Although Market: Latin America takes great pains to present objective analyses of the status of the world's various market economies, we are occasionally caught, as they say, flat footed. Such was the case with a story we ran in our August 2007 edition (15:8) where the "slant" of the story suggested that freedom of speech in Venezuela was in danger of being compromised. The title of our piece was "An ominous sign from Venezuela."
Recently, we found a story posted on the Huffington Post website, an admittedly "liberal" collection of political commentary, and, according to one source, the fifth most visited blog on the Internet. The story was written by one of the cofounders of the Center for Economic and Policy Research (CEPR) (Washington), a think tank we respect and trust, and whose information we occasional use here.

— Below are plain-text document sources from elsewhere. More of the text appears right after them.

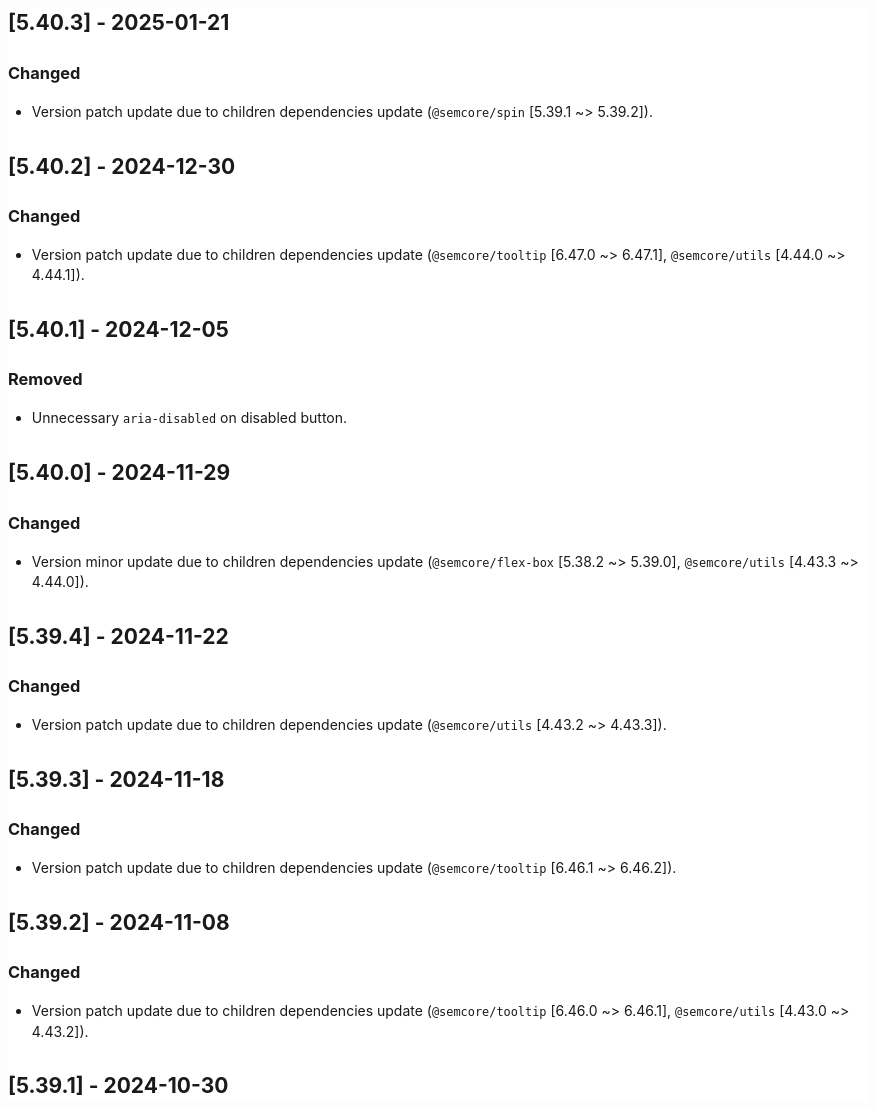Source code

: ## [5.40.3] - 2025-01-21

### Changed

* Version patch update due to children dependencies update (`@semcore/spin` [5.39.1 ~> 5.39.2]).

## [5.40.2] - 2024-12-30

### Changed

* Version patch update due to children dependencies update (`@semcore/tooltip` [6.47.0 ~> 6.47.1], `@semcore/utils` [4.44.0 ~> 4.44.1]).

## [5.40.1] - 2024-12-05

### Removed

* Unnecessary `aria-disabled` on disabled button.

## [5.40.0] - 2024-11-29

### Changed

* Version minor update due to children dependencies update (`@semcore/flex-box` [5.38.2 ~> 5.39.0], `@semcore/utils` [4.43.3 ~> 4.44.0]).

## [5.39.4] - 2024-11-22

### Changed

* Version patch update due to children dependencies update (`@semcore/utils` [4.43.2 ~> 4.43.3]).

## [5.39.3] - 2024-11-18

### Changed

* Version patch update due to children dependencies update (`@semcore/tooltip` [6.46.1 ~> 6.46.2]).

## [5.39.2] - 2024-11-08

### Changed

* Version patch update due to children dependencies update (`@semcore/tooltip` [6.46.0 ~> 6.46.1], `@semcore/utils` [4.43.0 ~> 4.43.2]).

## [5.39.1] - 2024-10-30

The story gave a brief review of press freedom in Venezuela as it focused on the Venezuelan President's recent supposed "shut down" of the country's biggest TV station. The station wasn't shut down. It still reaches over half of Venezuela's consumers. The "event" was widely reported by the international press as another example of threats to "freedom of speech" in Venezuela. Market: Latin America did review, but not report on, the event. But--like the rest of the international press--we were clearly taken in.
The CEPR story said, in part, "Venezuelans can turn on their TV and see extremely harsh criticism of their government every day. They can turn on their radio and find the airwaves actually dominated by anti-government `news' broadcasting."
The facts are the facts, after all, no matter how antiquated a market's economic policies may seem.